It was expected that the Arts Council of Greater New Haven’s annual arts award ceremony, held at the New Haven Lawn Club on Friday, would be a celebration. It also ended up being one of unexpected emotion and depth.
Attendees first gathered in the foyer of the Lawn Club’s ballroom while Andrew Rubenoff offered seasonal songs on the piano.
Then they filed eagerly into the ballroom itself for lunch.
After welcomes from Robert B. Dannies, the president of the Arts Council board of directors, and Cynthia Clair, the Art Council’s executive director, Dannies presented the council’s C. Newton Schenck lifetime achievement award to architect Cesar Pelli.
Designer of numerous skyscrapers around the world, including the Petronas Towers in Kuala Lumpur, closer to home, he also designed the Connecticut Science Center in Hartford and the Cooperative Arts and Humanities High School in New Haven. In accepting the award, Pelli spoke about the honor of receiving an award in his adoptive home town (he is originally from Argentina), and spoke of how vibrant New Haven’s arts community is for a city of its size—a theme to be repeated throughout the afternoon.
Lunch was served to Val Ramos’s exquisite guitar playing.
Then presenters Michael Morand and Ronald Ebrecht took the podium to call Karyl Evans to the stage. Evans, a multiple award-winning documentary filmmaker, managed to mention almost everyone in the room as former clients of hers—“just to name a few,” she said, to laughter. That so much of her career has been involved in local projects, she said, “shows the respect New Haven gives to artists, and how important we know the arts and artists are to a community.”
Kellie Ann Lynch, dancer, choreographer, teacher, and cofounder of Elm City Dance Collective, mentioned how New Haven has allowed her to flourish in ways that perhaps may not have happened if she had moved to New York instead. In New Haven, she said, people know that “it only takes an individual to plant an idea, but it takes a community to realize it.”
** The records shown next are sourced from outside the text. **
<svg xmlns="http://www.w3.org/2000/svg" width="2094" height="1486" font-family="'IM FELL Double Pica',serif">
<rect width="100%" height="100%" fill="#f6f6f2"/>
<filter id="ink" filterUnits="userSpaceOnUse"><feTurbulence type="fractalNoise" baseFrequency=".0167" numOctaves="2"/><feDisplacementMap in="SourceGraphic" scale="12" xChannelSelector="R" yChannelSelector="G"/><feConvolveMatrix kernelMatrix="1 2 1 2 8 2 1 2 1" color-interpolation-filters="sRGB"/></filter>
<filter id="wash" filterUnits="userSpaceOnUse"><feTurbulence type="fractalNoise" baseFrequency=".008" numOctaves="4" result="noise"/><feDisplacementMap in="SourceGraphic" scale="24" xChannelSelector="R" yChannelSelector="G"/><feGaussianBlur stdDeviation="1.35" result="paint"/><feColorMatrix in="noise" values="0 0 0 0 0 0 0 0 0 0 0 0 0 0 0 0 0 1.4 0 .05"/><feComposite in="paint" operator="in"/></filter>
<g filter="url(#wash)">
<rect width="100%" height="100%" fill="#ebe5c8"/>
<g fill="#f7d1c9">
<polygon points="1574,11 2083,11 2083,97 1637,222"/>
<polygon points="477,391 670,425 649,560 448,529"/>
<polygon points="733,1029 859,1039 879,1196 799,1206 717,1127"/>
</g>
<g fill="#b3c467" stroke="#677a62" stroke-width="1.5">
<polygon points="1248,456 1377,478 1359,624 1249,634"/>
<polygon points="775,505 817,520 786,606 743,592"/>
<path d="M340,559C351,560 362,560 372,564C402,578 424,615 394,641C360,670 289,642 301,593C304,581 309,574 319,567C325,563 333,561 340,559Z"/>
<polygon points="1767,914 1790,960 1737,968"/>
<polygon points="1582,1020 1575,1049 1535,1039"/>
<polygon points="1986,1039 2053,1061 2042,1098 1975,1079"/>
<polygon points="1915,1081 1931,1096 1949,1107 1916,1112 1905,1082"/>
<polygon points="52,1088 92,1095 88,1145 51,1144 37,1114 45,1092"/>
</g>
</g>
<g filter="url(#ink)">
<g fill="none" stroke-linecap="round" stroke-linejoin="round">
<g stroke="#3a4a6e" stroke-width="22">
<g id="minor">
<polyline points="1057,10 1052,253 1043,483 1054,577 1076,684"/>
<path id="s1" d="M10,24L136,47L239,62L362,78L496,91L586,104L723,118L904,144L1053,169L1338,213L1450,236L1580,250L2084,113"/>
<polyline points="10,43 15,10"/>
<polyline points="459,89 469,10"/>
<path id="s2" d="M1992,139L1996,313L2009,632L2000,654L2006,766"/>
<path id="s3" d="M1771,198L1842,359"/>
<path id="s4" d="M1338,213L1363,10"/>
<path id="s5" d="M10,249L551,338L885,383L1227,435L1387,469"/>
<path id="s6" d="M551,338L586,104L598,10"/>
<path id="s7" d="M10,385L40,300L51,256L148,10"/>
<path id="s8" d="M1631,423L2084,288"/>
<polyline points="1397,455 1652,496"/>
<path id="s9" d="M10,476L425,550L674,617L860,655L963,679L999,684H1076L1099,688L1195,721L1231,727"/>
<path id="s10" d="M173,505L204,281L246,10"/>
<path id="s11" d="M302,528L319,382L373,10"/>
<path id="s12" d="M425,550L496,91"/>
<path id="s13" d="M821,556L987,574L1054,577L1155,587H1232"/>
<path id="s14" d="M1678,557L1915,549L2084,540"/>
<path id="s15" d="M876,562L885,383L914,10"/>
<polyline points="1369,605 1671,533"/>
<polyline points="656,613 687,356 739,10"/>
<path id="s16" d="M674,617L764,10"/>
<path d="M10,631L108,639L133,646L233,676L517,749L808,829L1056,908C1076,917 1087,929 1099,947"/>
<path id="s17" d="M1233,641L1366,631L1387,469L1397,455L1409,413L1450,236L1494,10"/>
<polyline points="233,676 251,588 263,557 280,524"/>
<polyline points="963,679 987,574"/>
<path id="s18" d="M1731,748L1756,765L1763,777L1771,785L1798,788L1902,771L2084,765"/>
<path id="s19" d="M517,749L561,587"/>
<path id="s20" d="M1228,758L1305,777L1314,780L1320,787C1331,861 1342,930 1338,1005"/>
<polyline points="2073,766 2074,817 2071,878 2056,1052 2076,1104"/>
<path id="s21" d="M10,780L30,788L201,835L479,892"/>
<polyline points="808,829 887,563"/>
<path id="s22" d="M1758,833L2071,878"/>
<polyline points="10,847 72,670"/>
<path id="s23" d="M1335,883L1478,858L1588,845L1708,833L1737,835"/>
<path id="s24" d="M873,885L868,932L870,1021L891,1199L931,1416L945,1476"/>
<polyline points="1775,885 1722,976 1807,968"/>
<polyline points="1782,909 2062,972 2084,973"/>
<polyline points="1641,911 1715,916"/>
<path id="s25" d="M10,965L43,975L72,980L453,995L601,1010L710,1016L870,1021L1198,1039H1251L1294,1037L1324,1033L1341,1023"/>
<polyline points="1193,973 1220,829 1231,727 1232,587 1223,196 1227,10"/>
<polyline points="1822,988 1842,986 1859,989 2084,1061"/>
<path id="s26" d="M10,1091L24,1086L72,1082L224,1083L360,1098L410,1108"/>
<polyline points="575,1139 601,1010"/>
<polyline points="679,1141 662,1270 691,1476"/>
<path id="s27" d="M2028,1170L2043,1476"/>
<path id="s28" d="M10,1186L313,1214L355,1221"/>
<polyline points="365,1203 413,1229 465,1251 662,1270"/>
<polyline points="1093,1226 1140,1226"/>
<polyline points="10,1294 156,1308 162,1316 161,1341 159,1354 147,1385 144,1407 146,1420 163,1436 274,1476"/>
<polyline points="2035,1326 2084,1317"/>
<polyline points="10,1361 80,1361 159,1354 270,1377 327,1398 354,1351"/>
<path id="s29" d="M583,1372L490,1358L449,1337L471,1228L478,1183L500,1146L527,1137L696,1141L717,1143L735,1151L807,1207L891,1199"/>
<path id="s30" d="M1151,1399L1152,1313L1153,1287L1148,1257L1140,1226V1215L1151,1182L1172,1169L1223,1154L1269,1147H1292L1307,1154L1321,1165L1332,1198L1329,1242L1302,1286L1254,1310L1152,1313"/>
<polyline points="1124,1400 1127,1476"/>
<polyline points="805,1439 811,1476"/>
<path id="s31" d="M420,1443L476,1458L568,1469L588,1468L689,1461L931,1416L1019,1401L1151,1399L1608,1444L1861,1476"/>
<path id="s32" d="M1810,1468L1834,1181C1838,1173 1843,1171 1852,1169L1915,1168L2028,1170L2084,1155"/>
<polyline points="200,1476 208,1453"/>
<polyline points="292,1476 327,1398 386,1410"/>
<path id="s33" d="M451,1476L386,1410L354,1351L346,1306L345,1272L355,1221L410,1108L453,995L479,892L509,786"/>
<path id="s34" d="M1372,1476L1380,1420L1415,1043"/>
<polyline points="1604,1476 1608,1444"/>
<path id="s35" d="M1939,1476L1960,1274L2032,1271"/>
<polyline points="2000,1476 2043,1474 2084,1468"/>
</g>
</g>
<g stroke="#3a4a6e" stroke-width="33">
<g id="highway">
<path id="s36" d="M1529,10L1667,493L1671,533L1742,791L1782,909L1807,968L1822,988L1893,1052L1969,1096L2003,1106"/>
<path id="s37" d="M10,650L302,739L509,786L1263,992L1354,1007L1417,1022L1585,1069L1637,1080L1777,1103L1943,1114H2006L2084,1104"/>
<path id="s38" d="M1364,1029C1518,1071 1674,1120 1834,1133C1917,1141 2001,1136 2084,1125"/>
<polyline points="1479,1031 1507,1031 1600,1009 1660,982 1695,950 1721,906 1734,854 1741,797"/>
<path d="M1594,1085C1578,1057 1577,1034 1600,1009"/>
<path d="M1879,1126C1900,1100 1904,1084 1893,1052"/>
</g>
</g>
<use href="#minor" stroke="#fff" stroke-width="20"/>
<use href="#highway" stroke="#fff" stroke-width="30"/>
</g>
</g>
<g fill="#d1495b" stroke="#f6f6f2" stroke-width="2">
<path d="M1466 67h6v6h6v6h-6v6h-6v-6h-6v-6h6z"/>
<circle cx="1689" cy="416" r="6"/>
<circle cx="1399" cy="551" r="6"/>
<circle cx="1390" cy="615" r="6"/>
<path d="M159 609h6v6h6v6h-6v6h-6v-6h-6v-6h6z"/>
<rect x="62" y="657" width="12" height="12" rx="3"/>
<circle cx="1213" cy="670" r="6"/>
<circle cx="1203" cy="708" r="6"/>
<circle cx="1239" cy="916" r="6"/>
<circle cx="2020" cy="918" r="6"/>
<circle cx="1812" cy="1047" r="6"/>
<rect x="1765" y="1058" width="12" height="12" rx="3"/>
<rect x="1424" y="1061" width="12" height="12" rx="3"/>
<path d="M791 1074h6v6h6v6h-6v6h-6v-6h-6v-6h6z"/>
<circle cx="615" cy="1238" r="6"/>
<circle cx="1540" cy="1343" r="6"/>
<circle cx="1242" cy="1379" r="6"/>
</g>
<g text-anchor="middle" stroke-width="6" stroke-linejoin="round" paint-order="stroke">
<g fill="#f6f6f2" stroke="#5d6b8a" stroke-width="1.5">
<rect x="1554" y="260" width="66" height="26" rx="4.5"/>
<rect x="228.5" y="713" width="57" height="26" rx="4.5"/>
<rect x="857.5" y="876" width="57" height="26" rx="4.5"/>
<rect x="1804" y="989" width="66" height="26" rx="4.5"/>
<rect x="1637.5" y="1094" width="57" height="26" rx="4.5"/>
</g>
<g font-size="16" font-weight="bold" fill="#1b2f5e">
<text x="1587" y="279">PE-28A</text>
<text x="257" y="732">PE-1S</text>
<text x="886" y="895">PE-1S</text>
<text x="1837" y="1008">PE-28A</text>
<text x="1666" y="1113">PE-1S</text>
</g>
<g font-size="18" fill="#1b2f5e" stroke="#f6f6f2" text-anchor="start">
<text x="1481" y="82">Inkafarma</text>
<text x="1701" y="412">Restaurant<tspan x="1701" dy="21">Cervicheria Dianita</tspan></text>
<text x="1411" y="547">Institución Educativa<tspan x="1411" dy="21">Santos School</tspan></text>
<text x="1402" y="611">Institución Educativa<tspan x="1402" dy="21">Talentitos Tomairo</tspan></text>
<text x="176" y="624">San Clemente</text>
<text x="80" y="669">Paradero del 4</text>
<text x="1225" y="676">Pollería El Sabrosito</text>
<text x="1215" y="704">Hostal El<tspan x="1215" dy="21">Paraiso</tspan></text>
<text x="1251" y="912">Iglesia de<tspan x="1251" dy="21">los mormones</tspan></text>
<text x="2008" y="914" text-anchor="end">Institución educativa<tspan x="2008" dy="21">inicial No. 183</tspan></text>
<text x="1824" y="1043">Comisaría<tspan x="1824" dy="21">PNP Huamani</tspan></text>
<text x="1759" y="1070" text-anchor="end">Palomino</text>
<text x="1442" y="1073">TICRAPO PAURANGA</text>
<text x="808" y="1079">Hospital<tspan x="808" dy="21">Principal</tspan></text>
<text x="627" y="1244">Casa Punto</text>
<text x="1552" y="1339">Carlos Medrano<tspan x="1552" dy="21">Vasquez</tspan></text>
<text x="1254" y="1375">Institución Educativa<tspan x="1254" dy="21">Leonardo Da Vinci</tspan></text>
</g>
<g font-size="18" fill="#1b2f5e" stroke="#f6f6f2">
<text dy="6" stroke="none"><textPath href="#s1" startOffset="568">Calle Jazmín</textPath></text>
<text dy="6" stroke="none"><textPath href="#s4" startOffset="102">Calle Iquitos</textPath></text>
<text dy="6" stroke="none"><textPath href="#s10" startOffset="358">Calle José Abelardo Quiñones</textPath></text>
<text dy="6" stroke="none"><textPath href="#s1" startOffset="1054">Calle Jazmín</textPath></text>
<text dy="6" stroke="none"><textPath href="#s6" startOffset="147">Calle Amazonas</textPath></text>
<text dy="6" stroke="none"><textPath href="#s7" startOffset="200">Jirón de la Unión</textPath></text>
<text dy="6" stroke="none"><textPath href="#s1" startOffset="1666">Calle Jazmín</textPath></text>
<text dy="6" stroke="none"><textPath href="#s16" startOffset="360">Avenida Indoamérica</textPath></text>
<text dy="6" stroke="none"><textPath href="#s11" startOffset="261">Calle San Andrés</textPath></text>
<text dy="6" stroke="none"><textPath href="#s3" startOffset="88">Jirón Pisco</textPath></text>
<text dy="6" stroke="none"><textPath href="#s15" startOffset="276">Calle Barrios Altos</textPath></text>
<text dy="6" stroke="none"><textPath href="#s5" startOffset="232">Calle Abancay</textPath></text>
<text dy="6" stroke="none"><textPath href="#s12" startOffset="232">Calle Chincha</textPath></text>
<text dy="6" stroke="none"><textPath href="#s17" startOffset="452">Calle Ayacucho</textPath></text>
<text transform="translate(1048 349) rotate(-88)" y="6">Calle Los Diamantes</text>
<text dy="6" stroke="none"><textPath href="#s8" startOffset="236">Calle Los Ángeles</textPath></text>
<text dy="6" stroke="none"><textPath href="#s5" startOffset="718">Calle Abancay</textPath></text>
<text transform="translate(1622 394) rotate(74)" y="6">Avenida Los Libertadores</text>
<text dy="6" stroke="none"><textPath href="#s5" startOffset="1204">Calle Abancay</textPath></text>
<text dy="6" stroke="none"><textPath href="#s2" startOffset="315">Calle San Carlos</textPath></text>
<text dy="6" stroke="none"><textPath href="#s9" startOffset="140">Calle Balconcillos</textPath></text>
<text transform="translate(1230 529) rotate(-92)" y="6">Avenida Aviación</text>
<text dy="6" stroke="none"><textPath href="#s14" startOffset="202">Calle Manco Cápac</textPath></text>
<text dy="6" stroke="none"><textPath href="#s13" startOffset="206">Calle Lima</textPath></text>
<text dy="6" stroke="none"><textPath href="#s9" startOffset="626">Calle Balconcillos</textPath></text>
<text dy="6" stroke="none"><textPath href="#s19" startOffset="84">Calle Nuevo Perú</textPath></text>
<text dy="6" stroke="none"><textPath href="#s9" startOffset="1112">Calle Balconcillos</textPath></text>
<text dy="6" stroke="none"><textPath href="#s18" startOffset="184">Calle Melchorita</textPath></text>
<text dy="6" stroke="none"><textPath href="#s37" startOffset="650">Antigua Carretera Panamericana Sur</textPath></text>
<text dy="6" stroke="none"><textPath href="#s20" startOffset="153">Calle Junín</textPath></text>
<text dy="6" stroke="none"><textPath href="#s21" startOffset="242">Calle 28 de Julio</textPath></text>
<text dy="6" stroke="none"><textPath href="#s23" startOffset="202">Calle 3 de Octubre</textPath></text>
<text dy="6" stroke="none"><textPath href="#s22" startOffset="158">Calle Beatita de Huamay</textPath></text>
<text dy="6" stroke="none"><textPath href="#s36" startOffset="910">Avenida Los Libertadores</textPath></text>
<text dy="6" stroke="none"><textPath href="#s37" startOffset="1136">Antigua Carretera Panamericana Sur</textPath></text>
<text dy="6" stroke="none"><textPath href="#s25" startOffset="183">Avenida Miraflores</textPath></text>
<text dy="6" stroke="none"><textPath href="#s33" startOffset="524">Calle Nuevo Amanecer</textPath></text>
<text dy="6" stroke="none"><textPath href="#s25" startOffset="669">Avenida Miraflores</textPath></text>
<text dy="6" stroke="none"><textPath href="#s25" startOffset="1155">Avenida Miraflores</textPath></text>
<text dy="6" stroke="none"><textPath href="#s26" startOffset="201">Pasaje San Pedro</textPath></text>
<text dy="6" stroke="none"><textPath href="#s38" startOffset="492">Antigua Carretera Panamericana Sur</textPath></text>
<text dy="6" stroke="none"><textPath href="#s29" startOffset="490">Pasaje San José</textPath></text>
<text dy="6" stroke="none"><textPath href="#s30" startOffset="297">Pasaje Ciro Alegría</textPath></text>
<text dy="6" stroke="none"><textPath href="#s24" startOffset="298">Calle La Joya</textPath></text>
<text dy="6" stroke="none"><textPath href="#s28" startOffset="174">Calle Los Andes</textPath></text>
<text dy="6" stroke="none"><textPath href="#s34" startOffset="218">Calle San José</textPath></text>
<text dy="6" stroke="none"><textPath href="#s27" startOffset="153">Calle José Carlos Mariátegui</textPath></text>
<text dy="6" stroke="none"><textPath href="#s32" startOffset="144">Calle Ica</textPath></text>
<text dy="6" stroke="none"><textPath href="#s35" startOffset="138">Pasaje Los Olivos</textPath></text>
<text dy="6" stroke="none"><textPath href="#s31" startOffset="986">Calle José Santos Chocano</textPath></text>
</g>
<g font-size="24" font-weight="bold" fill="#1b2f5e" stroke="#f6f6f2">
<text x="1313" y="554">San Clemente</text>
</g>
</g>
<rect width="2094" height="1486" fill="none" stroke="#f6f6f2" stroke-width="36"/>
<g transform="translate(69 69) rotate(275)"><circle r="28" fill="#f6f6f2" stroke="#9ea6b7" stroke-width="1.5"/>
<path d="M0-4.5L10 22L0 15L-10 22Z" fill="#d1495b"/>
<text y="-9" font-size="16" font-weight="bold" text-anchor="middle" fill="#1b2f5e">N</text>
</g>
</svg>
Barbara Pearce, realtor and champion of the arts, was humbled to be honored among the artists she has helped support as board member, chair, and fundraiser for several New Haven arts organizations. “People say it takes a village, but I always say it also takes a lot of money.” she said, again to laughter. She lauded New Haven’s artists for their willingness to work together rather than competing with each other. “It’s been my privilege to give to the arts in New Haven, but whatever I have given, I have gotten back more.”
Peter Noble, coordinator of Pequeñas Ligas Hispanas de New Haven, used his chance at the podium to thank the astounding number of organizations that Pequeñas Ligas Hispanas has worked with to bring the arts to children in Fair Haven for over 20 years. “We seek to make New Haven like a delicious plate of rice,” he said, “served with your favorite accompaniments.”
Then artist Winfred Rembert took over the podium. He told the audience the harrowing story of his growing up as a cotton picker in Georgia, becoming an activist, and having a run-in with the law that involved a jailbreak, fleeing for his life, and a near lynching, followed by a long prison sentence.
“Am I going on too long?” he asked every couple minutes. Every time, a chorus of voices told him no. So he got from learning his craft as an artist in prison to meeting his wife, to getting to New Haven.
“I feel that you have made me a child of New Haven and I feel so welcome,” he said. He then dedicated the award to his wife, Patsy, who had encouraged him from the beginning. “I said, ‘Ain’t nobody wants to hear the story of Winfred Rembert.’ But I was wrong. And you were right. This is for you.”